Your Money: Firm thinks Fed will taper in 2014

Posted: December 04, 2013

Patrick Coyne, president and CEO of Delaware Investments, and his team gave their views Monday on the equity and bond markets, and Coyne noted that the stock market's record current level is "a little stretched."

Coyne's background is in fixed income, but as head of one of the region's largest institutional asset managers, overseeing $190 billion, his view is that the yield on 10-year U.S. Treasurys should be within a range of 2.75 percent to 3.0 percent, and that the Federal Reserve's efforts to "taper" its unprecedented bond purchases should begin in 2014. The yield on the 10-year note climbed to 2.80 percent Monday, from 2.75 percent.

Two areas of fixed income the firm likes? High-yield - otherwise known as junk bonds - that's about 5 percent these days; "we're also positive on floating-rate instruments," such as bank loans, Coyne says.

On the municipal side, Coyne and his colleague Michael Hogan, chief investment officer, prefer revenue-backed bonds instead of tax-backed bonds or general-obligation muni bonds. A revenue-backed muni bond might be secured by water or sewer payments, or perhaps a tollbooth.

"All risk assets are highly priced, but we're not in a bubble," adds Hogan. Stocks historically have returned 6 percent annually, but going forward, given the big run-up in stock prices, those returns will have to moderate down to about 4 percent annually, many investors believe. "Valuations in U.S. stock are not extreme yet, but they do imply lower rates of return" going forward, Hogan said.

Currently Delaware Investments is staying away from banks in the financial sector, and prefers instead to hold transaction-based financials such as Visa (symbol: V), Mastercard (MA), Chicago Mercantile Exchange, or CME Group (CME) and Intercontinental Exchange Group (ICE).

See Yeng Quek, managing director of fixed income, adds, "This is a very different environment with low rates that are going to be heading back up. That overwhelms any advantage" in playing the difference in bond yields over Treasurys.

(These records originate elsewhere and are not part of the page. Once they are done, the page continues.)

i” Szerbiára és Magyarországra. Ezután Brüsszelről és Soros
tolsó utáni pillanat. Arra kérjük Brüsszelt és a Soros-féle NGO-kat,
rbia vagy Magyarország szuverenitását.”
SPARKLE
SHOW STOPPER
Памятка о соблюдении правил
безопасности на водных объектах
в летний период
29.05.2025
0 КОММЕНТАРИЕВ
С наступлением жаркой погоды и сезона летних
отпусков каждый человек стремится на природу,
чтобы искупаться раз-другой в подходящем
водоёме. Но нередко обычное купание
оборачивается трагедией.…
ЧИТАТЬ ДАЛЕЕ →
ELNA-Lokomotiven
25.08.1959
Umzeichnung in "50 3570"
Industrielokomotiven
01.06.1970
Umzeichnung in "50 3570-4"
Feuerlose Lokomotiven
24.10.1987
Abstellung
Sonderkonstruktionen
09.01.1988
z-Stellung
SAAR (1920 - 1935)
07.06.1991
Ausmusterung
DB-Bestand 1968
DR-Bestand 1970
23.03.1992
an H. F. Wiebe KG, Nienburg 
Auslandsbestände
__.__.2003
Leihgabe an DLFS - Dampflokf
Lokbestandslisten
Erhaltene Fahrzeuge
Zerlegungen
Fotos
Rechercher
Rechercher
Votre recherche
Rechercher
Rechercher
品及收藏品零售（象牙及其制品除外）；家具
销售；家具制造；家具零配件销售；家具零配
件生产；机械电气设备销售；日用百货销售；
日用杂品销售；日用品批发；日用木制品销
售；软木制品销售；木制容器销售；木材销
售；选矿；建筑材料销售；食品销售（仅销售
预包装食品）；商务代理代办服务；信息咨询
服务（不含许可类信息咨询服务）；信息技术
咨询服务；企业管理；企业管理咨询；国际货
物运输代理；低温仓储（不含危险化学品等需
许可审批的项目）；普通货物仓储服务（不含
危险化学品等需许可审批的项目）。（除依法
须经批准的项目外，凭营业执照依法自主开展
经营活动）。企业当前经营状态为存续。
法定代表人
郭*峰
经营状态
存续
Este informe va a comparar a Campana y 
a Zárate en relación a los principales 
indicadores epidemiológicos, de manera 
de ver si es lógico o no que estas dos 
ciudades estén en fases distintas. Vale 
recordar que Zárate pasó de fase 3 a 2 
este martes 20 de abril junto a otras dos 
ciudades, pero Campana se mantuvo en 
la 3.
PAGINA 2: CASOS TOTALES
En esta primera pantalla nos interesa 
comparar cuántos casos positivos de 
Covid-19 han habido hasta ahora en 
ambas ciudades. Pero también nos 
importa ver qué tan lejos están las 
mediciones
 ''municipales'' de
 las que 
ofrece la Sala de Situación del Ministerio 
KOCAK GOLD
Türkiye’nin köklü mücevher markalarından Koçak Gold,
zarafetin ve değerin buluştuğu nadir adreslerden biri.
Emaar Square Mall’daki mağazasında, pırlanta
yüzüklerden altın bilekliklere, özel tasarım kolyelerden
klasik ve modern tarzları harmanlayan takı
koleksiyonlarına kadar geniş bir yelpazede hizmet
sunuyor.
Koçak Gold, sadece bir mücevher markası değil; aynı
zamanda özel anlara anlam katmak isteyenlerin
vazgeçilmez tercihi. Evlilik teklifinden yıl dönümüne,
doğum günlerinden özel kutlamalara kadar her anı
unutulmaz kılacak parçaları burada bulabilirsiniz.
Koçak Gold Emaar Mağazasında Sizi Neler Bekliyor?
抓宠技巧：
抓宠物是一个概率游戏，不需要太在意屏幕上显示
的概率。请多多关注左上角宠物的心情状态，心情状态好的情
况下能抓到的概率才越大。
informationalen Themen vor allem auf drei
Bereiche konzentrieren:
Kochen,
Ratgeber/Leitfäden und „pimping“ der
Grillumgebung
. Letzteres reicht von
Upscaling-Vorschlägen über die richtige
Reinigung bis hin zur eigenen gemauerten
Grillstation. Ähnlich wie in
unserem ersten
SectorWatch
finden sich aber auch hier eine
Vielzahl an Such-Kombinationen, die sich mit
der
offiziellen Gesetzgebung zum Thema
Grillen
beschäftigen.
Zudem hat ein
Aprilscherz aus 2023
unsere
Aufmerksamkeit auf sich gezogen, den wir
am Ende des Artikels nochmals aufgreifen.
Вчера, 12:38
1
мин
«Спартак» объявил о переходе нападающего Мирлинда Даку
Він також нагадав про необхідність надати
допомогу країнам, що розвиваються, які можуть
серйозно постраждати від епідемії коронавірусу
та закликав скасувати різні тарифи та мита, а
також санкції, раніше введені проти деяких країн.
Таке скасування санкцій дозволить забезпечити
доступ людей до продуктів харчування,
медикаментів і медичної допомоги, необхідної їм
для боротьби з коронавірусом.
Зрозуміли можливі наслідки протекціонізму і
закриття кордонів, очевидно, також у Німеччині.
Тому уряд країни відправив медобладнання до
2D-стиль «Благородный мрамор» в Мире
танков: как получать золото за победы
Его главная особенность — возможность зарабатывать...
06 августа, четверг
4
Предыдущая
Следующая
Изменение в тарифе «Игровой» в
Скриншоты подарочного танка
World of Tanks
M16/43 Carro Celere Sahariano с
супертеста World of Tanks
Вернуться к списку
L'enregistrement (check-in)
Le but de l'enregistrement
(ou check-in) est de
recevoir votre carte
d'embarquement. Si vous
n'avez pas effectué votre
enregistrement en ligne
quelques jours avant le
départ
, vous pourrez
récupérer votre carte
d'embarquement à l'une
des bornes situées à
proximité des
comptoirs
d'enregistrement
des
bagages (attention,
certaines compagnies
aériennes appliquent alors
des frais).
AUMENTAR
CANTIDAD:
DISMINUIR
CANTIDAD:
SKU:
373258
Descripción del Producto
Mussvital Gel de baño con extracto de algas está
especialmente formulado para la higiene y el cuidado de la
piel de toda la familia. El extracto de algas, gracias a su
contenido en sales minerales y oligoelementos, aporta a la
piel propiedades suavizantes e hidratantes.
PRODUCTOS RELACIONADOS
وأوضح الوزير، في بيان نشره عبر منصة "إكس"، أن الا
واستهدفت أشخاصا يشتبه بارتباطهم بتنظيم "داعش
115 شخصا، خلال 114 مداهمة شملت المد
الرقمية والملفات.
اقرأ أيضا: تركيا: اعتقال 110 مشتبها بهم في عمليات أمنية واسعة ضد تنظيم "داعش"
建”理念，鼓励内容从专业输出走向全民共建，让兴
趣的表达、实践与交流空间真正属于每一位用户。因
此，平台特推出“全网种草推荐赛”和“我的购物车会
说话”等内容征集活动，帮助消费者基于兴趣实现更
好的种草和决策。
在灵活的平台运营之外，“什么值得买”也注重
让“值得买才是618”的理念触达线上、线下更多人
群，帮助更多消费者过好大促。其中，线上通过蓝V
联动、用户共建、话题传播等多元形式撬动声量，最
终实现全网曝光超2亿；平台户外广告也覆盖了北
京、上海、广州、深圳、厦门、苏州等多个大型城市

Just back from a three-week trip around Asia, Quek says foreign investors "want to wait to invest in fixed income until the market comes down. There's a lot of money on the sidelines." Quek expects incoming Fed Chair Janet Yellen to begin "tapering" at the end of the first quarter 2014, and that short-term interest rates "won't go up for the next few years." Once tapering stops, Quek believes, the yield on the 10-year Treasury could rise to 3.5 percent.